We have assessed the performance of the SCAN calculations on the nonlinear mechanical properties and mechanical stabilities of g-SiC under large strains with point-by-point comparison to that of PBE calculations, including ultimate strength, ultimate strain, 14 non-trivial elastic constants up to 5th order, strain energy profile, stress-strain behaviors, and pressure effect on normal modulus, shear modulus, Poisson ratio, p-wave, s-wave, and velocity ratio, under large deformations in three modes. We demonstrate that results from SCAN are similar to that of PBE calculations. The armchair ultimate strain from SCAN is identical to that of PBE. The difference in zigzag and biaxial ultimate strain is only 0.01, within the precision of strain we applied in this study. The differences in ultimate stress are all less than 10%, which fall in the precision of a DFT calculations.
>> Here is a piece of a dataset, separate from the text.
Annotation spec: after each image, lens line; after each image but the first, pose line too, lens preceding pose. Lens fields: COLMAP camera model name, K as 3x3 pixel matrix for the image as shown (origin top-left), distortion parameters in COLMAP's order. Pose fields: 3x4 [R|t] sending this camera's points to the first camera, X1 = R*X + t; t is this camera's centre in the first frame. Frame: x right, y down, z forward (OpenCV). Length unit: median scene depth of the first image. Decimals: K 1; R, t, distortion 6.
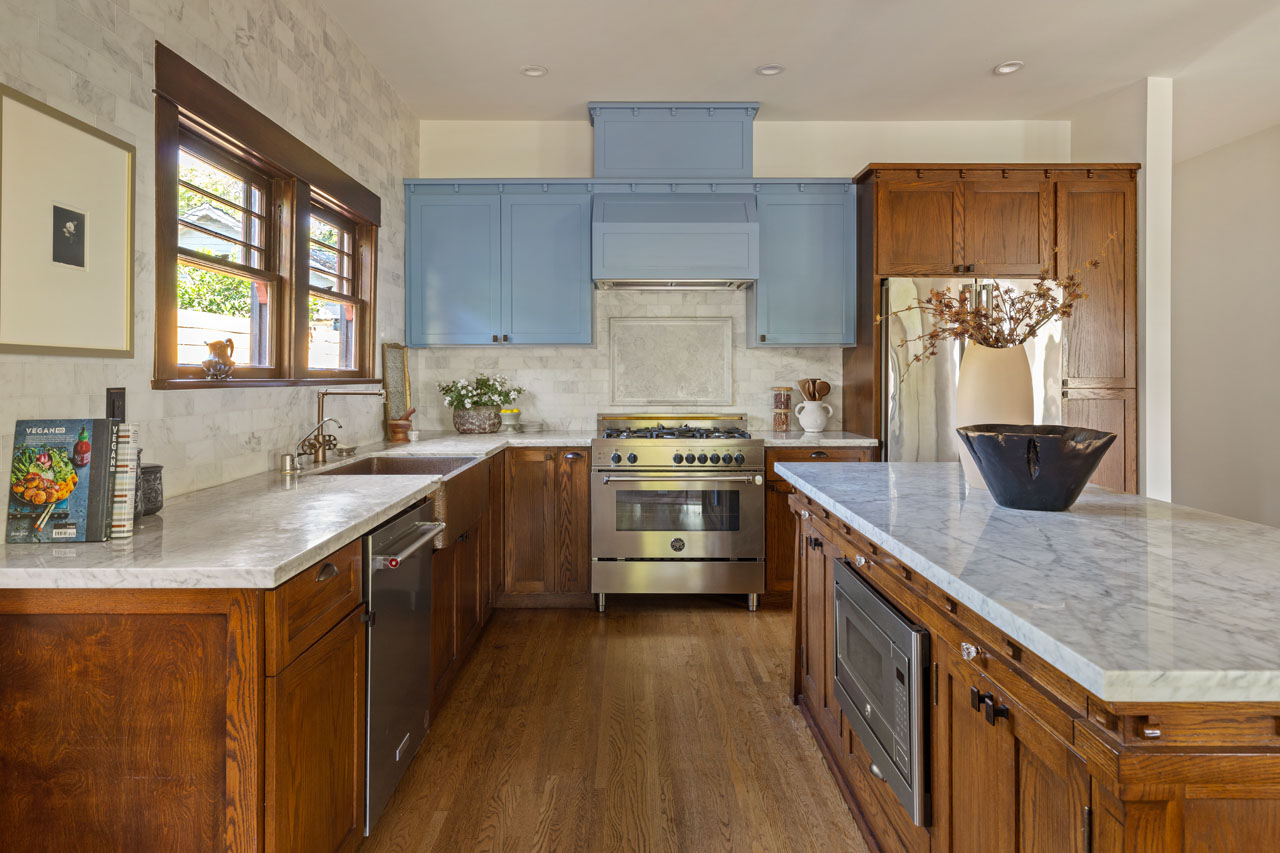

The agreement between SCAN and PBE calculations is strikingly good in prediction of the pressure on the normal modulus, shear modulus, Poisson ratio, p-wave, s-wave, and velocity ratio. The results of the elastic stability from SCAN and PBE are also identical. From these comparisons, we could conclude that the SCAN calculations have very similar performance in predicting the nonlinear mechanics. In other words, the improvement in precision in predicting nonlinear mechanics from SCAN calculation over PBE calculation is minor. It is worth noting that the computing demand of SCAN calculation is about double that of PBE calculation. Considering the considerable increase of computing demand, the improvement of the precision seems not worthwhile. The PBE results are still reliable in predicting mechanical properties as the standard of DFT calculations.